After several years of growth, the 2004 and 2005 spring wild turkey harvests were relatively flat. Reproduction appeared to improve last year, but gobblers hatched then will be only jakes now. Over the long term, the season should be comparatively good, but based on more recent standards, the reduced stock of older gobblers might make hunting more challenging this spring.
Spring gobbler hunters tend to hunt close to home. However, with the rise in the wild turkey population comes increasing popularity. More hunters are getting involved in the spring gobbler season. More are willing, even anxious, to travel to better hunting areas, or at least hunting areas that might provide more adventure, than they can find close to home.

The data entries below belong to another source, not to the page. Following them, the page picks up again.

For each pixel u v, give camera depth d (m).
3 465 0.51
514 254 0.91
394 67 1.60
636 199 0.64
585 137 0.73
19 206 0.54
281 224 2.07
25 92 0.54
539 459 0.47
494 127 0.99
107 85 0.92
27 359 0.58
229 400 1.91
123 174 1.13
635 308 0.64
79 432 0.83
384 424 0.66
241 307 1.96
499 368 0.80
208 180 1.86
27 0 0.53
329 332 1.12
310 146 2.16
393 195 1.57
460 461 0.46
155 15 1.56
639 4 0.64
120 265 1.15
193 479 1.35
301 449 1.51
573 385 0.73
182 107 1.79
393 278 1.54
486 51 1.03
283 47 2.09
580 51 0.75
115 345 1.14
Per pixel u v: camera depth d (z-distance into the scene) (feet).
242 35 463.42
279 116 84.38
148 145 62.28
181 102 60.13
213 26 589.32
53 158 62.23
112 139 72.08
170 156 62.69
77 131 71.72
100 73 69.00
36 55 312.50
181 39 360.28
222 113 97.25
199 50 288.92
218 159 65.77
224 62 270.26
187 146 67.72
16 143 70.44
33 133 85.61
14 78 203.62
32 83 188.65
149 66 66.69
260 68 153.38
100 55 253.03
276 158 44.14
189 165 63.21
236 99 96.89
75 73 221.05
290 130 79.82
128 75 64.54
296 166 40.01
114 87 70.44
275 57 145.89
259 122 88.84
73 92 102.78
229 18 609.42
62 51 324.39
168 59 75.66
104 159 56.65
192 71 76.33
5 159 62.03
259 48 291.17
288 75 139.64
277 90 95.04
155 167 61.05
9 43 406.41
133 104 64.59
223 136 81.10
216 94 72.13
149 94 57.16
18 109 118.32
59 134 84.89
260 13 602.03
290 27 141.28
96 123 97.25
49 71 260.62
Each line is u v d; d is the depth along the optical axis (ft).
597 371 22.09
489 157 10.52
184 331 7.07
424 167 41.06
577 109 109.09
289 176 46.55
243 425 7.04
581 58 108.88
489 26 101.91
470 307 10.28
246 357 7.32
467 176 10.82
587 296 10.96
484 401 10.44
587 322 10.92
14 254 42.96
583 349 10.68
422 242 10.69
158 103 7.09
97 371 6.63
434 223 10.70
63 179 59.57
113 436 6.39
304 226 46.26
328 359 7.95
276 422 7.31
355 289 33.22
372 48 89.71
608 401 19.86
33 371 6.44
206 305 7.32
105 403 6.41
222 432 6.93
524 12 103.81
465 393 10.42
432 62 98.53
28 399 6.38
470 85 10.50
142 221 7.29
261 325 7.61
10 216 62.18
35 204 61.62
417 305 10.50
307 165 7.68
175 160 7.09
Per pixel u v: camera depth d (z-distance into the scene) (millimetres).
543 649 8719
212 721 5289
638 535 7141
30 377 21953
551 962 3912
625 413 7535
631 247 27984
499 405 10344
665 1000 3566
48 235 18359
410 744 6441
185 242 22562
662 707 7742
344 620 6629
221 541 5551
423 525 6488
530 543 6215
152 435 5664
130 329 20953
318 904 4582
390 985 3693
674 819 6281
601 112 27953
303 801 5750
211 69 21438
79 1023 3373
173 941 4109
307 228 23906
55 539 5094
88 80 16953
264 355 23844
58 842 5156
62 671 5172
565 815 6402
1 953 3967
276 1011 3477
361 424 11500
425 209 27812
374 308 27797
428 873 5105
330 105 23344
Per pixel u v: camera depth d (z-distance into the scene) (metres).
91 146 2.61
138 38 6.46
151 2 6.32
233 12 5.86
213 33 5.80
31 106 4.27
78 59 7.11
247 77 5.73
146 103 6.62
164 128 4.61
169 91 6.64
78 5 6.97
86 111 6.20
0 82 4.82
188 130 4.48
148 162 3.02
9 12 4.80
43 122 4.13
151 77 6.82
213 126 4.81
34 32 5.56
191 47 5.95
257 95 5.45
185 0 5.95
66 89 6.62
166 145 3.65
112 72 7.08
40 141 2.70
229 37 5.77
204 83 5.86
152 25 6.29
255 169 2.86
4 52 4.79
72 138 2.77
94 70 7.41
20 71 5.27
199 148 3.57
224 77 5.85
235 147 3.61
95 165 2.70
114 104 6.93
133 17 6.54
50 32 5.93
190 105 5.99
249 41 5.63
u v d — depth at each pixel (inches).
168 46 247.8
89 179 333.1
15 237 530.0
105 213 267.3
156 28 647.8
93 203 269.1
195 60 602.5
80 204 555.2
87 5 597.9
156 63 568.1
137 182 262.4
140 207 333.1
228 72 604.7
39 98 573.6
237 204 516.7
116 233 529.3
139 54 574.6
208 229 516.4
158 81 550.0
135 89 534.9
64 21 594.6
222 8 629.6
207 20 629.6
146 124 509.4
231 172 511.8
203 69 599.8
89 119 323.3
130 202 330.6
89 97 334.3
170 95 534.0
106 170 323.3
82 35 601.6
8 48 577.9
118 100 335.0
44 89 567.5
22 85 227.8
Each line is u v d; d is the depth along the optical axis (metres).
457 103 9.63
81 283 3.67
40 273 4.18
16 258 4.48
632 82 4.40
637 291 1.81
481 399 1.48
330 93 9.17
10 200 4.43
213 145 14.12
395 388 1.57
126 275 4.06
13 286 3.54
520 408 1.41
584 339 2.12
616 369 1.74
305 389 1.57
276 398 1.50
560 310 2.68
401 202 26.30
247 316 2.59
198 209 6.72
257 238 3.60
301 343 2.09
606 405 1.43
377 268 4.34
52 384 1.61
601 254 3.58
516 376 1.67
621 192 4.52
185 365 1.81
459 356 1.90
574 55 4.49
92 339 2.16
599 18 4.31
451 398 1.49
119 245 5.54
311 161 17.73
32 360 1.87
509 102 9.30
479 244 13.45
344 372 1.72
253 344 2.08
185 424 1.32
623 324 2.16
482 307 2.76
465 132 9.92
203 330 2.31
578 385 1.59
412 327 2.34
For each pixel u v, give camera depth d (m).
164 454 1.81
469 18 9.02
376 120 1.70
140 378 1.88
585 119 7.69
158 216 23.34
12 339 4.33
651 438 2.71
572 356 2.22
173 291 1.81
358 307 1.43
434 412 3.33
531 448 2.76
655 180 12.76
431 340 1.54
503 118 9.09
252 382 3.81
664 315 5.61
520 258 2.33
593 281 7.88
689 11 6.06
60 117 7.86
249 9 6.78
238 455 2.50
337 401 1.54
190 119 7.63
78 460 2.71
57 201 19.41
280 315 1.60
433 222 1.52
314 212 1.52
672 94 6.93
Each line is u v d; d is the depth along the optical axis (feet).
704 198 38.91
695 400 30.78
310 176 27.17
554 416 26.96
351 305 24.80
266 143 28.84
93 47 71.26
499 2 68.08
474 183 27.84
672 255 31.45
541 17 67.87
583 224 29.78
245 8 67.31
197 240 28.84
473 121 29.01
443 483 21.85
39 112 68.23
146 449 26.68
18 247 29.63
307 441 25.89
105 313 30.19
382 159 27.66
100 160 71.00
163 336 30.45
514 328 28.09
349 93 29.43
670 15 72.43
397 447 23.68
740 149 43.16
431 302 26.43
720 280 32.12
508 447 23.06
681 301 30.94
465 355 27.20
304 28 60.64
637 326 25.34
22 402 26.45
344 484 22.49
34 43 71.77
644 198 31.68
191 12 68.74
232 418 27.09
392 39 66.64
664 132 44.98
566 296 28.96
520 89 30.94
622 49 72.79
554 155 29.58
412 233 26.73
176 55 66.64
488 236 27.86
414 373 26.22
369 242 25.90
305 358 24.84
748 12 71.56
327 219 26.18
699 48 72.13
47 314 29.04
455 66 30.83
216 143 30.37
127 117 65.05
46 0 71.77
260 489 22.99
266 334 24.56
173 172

Here are a few of the many places to find great spring gobbler hunting adventure in New York, with a good chance of calling in a bird:
It is fitting that we first look at a Chautauqua County hunt. Wild turkeys disappeared from New York because of habitat loss and unregulated sustenance hunting in the 1840s. They began their return in the late-1940s through dispersal from Pennsylvania, first appearing in the southwestern corner of New York. In Chautauqua County, you might be hunting the descendants of the first birds returned to the state.
It would be hard to find better wild turkey habitat than the Panama Management Unit and the surrounding countryside. This gently rolling terrain is a patchwork of wood lots with mature trees for roosting, overgrown farms, wetlands and agriculture. A few steep ravines with thick hemlocks and conifer plantations provide good winter thermal cover, and numerous spring seeps provide winter feeding areas. When the snow is not too deep, manure spread on farm fields provides winter forage. With ample food and cover, turkeys can survive even severe winters, although lake-effect snowstorms can take a toll on them.
The Panama Management Unit is made up of five separate tracts, including Brokenstraw State Forest, Panama State Forest, Hill Higher State Forest, Wellman State Forest and the Watts Flats Wildlife Management Area. All are in the southwestern part of Chautauqua County near Panama.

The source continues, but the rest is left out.